Change We Can Believe in

During the Saddleback interview with pastor Rick Warren Barack Obama quoted the passage from Matthew where Jesus says that "whatsoever you do for the least of these my brothers you do for me" in order to illustrate his view of social justice.

Unfortunately, while Democrats everywhere check their cell phones to see if the glorious text message has arrived heralding the senator's choice for running mate, and the television networks are giddy with speculation about who it will be, few among them seem to be able to find the time to ask the question how Obama has applied this verse in his own life. How does a millionaire who lectures us on alleviating the suffering of our brothers allow his own brother to live on a dollar a week? How does a man who expresses compassion for the least of us, the weakest, the most vulnerable, vote against a bill that would protect children born alive after a failed abortion? These questions don't seem to have occurred to those in the media whose hearts pound with excitement over The Text Message, but they have occurred to Andy McCarthy at National Review Online.

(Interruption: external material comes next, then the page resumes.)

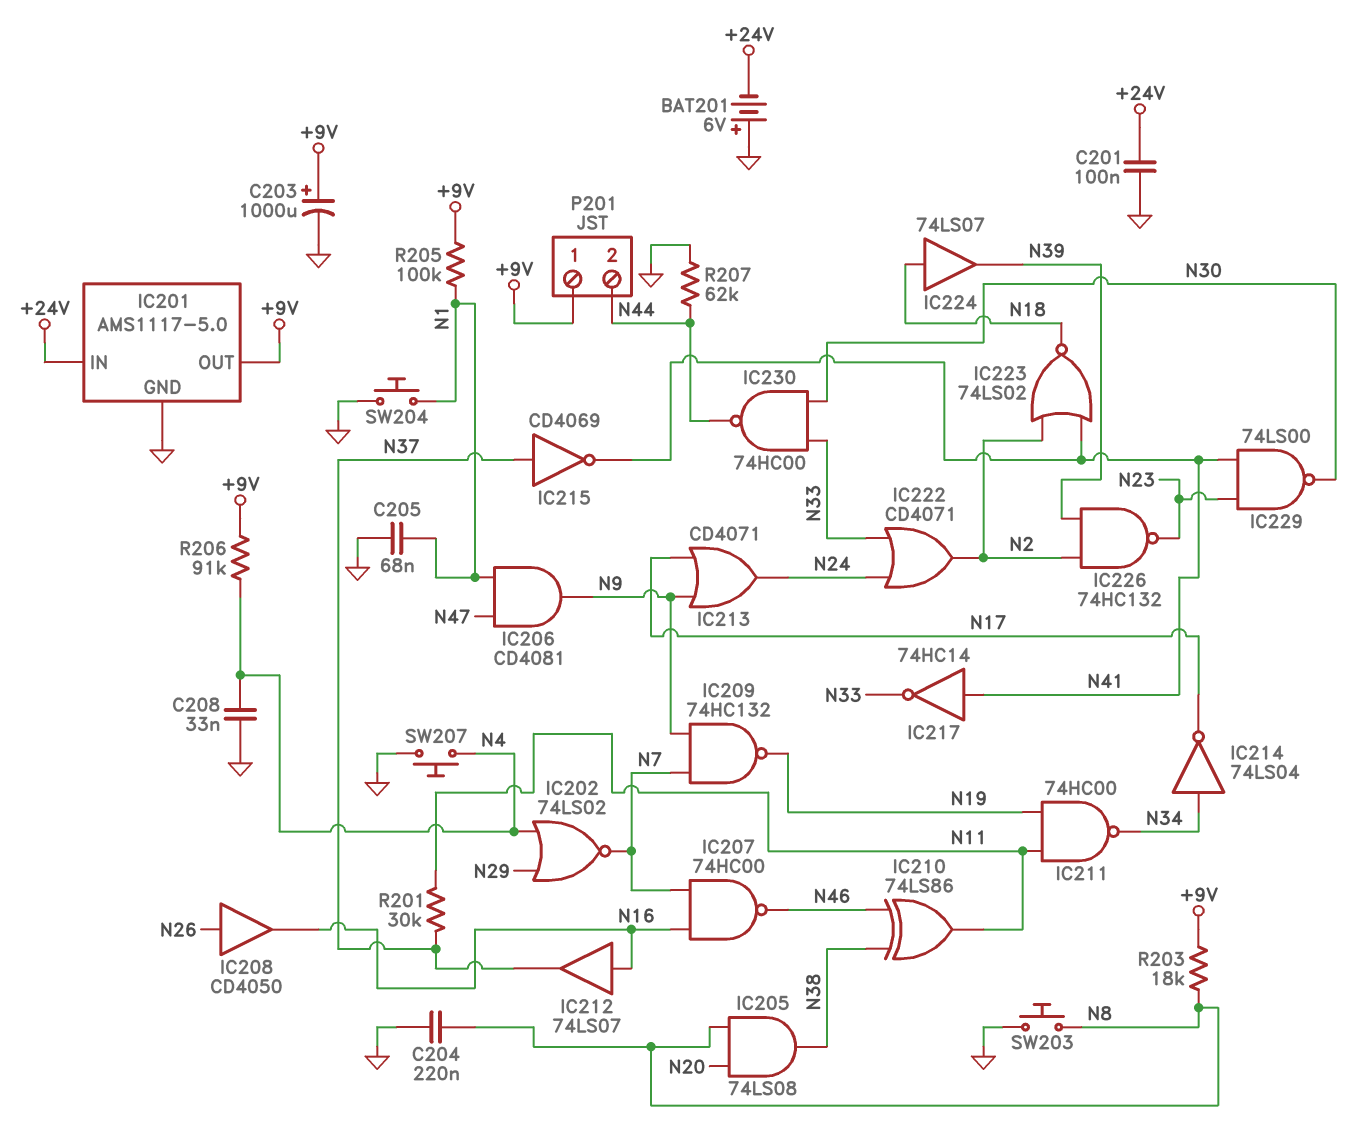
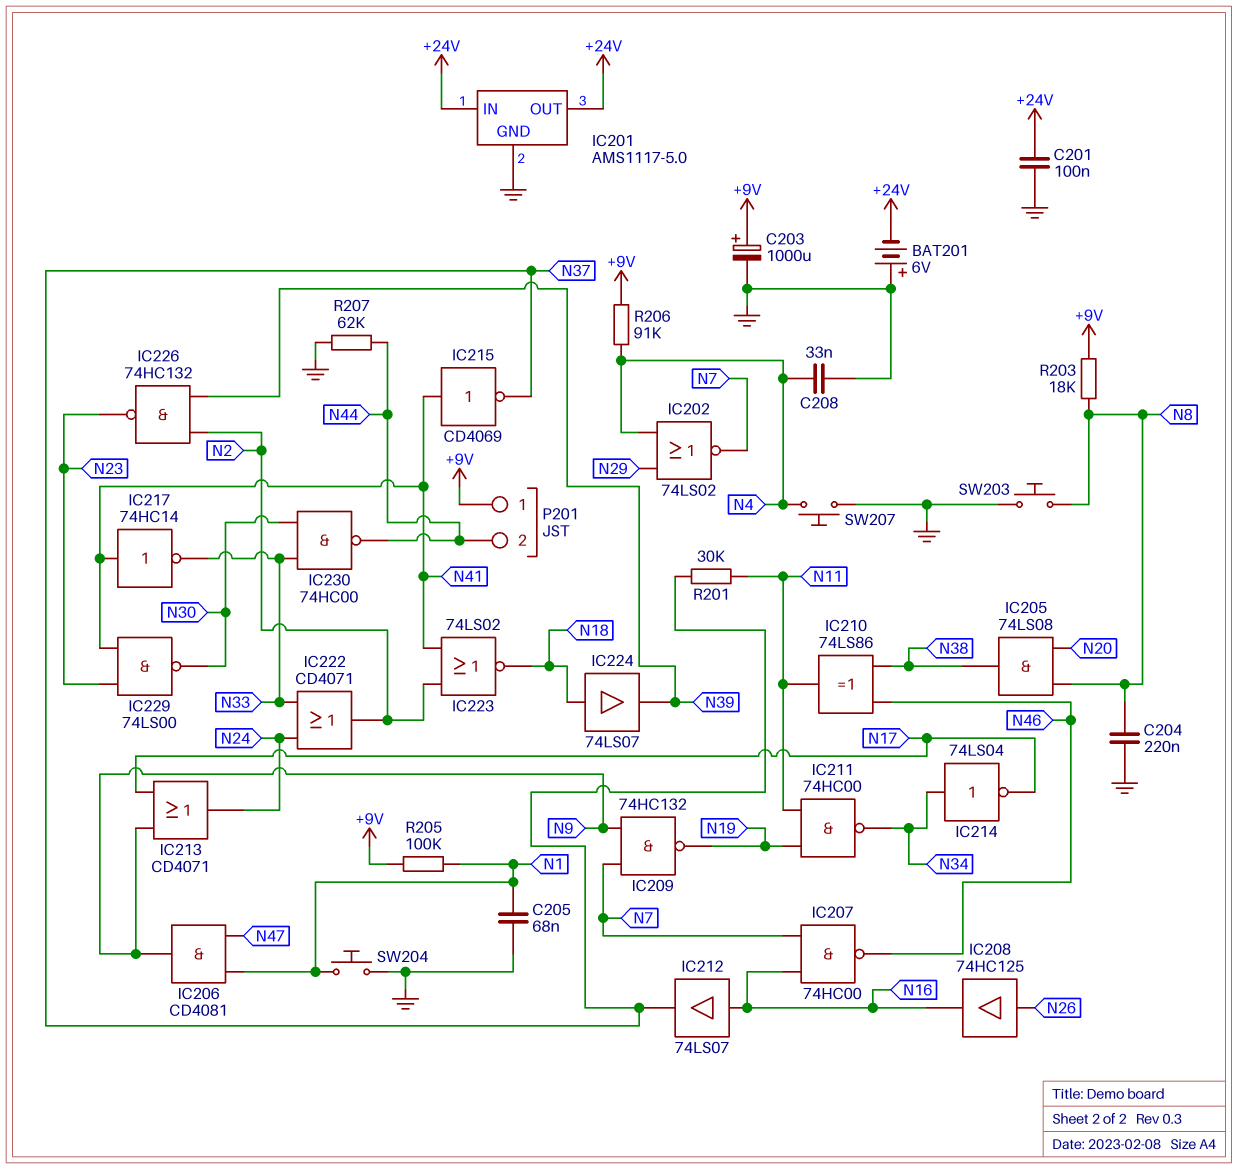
IC201 pin OUT: +9V -> +24V
IC208: buffer CD4050 (in N26, out N16) -> buffer 74HC125 (in N26, out N16)
IC215: NOT CD4069 (in N37, out N41) -> NOT CD4069 (in N41, out N37)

McCarthy lays out Obama's history of protecting the weakest among us in Illinois:

In the Illinois senate, he opposed Born-Alive [the bill that would have made it illegal to allow infants to perish from inanition] tooth and nail.

The shocking extremism of that position - giving infanticide the nod over compassion and life - is profoundly embarrassing to him now. So he has lied about what he did. He has offered various conflicting explanations, ranging from the assertion that he didn't oppose the anti-infanticide legislation (he did), to the assertion that he opposed it because it didn't contain a superfluous clause reaffirming abortion rights (it did), to the assertion that it was unnecessary because Illinois law already protected the children of botched abortions (it didn't - and even if it arguably did, why oppose a clarification?).

What Obama hasn't offered, however, is the rationalization he vigorously posited during the 2002 Illinois senate debate. When it got down to brass tacks, Barack Obama argued that protecting abortion doctors from legal liability was more important than protecting living infants from death.

McCarthy adduces into evidence the transcripts of the senate debate and concludes that Obama's rationalization then and now is indefensible morally and logically. Read the entire piece at the link, and ask yourself whether the media would be so disinterested had John McCain voted, say, to allow torture at Guantanamo.

Senator Obama offers hope and change for the weakest among our brothers but he offers little hope or change for his brother George languishing in a hovel in a Nairobi slum, and he offers no hope or change for children dying a slow death of thirst and hunger in hospital closets. Given the chance to choose to protect the lives of poor infants or the convenience of wealthy doctors he chose to sacrifice the children so that the doctors wouldn't have to miss their tee times and wouldn't have to be pestered by lawyers.

I suppose for his devoted followers that's the sort of change you can believe in.